Ultrasound assessment of lung aeration loss during a successful weaning trial predicts postextubation distress
Critical Care Medicine, 06/22/2012
Soummer A et al. – Lung ultrasound determination of aeration changes during a successful spontaneous breathing trial may accurately predict postextubation distress.
Methods- One hundred patients were included in the study.
- Lung ultrasound, echocardiography, and plasma B–type natriuretic peptide levels were determined before and at the end of a 60–min spontaneous breathing trial and 4 hrs after extubation.

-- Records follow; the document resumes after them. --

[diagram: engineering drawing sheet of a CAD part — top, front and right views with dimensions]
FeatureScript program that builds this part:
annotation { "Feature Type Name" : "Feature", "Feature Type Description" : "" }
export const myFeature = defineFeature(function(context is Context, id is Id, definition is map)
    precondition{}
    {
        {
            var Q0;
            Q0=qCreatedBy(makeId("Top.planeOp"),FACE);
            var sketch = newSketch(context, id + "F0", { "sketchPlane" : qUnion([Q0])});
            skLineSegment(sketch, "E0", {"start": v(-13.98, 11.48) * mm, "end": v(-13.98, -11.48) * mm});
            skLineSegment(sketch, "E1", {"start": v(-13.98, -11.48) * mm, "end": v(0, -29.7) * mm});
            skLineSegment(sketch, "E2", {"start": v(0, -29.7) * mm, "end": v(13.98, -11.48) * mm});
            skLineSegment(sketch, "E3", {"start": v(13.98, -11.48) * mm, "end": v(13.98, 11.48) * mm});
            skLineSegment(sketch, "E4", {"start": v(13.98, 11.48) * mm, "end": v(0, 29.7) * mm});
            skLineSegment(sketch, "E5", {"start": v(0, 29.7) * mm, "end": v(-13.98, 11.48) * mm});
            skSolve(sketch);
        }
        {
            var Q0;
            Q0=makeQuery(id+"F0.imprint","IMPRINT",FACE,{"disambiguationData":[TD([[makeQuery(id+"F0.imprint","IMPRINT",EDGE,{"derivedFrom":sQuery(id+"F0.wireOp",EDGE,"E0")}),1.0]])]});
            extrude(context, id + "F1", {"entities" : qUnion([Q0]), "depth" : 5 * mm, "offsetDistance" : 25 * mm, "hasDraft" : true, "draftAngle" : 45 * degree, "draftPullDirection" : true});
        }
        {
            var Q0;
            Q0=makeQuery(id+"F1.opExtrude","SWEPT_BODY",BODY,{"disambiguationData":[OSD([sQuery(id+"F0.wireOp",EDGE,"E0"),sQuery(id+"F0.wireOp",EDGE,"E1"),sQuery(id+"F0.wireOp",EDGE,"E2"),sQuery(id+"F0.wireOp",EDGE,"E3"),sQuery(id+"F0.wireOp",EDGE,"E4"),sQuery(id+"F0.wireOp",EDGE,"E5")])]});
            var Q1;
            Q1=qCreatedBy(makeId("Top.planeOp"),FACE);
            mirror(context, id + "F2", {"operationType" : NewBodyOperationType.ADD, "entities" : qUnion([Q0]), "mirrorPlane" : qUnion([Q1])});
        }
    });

- To quantify lung aeration, a lung ultrasound score was calculated.
- Patients were followed up to hospital discharge.
- Fourteen patients failed the spontaneous breathing trial, 86 were extubated, 57 were definitively weaned (group 1), and 29 suffered from postextubation distress (group 2).
- Loss of lung aeration during the successful spontaneous breathing trial was observed only in group 2 patients: lung ultrasound scores increased from 15 [13;17] to 19 [16; 21] (p<.01).
- End–spontaneous breathing trial lung ultrasound scores were significantly higher in group 2 than in group 1 patients: 19 [16;21] vs. 10 [7;13], respectively (p<.001) and predicted postextubation distress with an area under the receiver operating characteristic curve of 0.86.
- Although significantly higher in group 2, B–type natriuretic peptide and echocardiography cardiac filling pressures were not clinically helpful in predicting postextubation distress.